» TRY IT:
Leave every picture behind and copy the rest of the entries below exactly.
(SOURCE MATERIAL Opens)
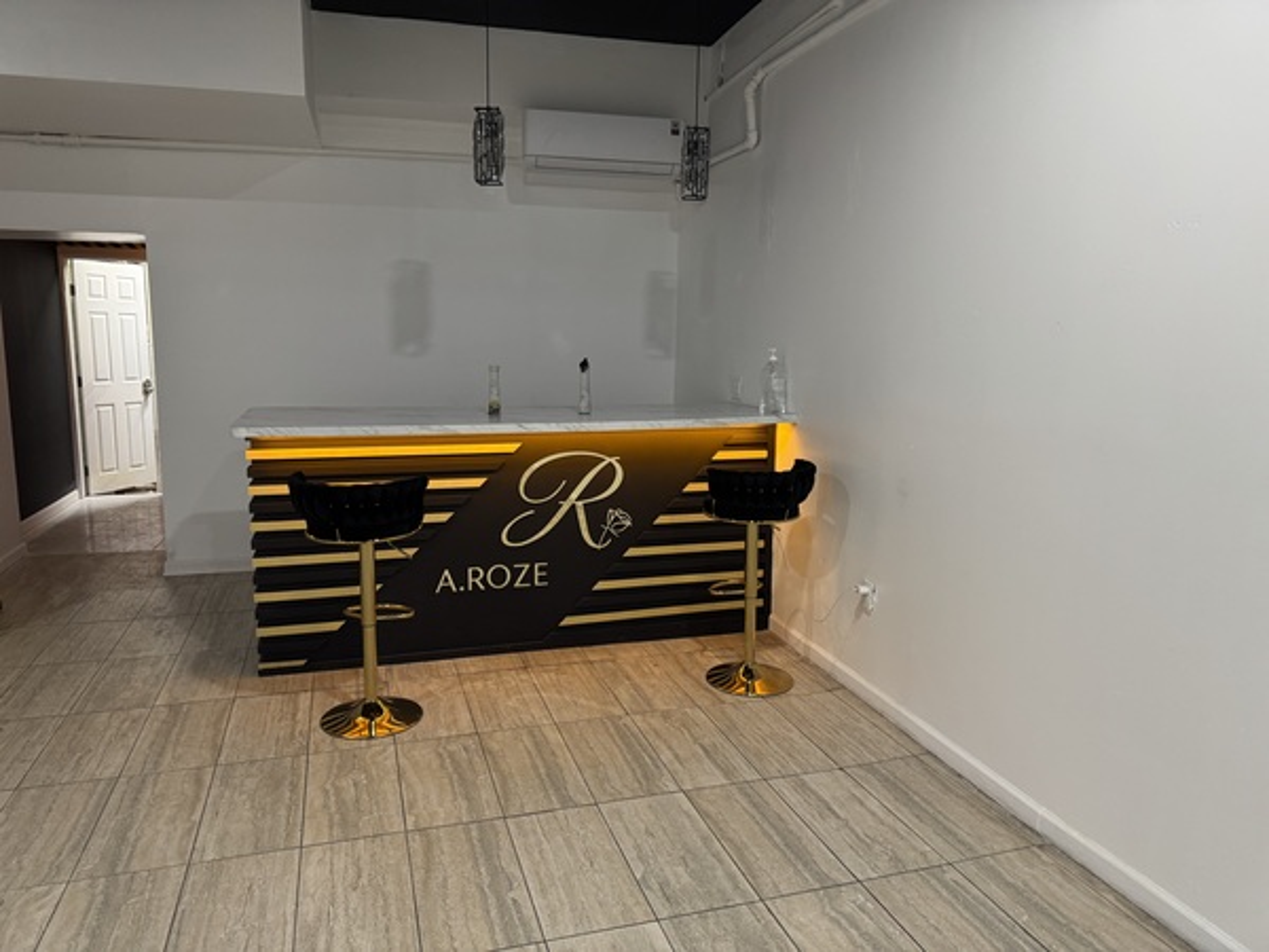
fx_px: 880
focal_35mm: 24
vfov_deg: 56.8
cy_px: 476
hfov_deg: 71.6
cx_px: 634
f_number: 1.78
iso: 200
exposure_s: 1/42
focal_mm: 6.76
(SOURCE MATERIAL Closes)
» SOLVED EXERCISE:
fx_px: 880
focal_35mm: 24
vfov_deg: 56.8
cy_px: 476
hfov_deg: 71.6
cx_px: 634
f_number: 1.78
iso: 200
exposure_s: 1/42
focal_mm: 6.76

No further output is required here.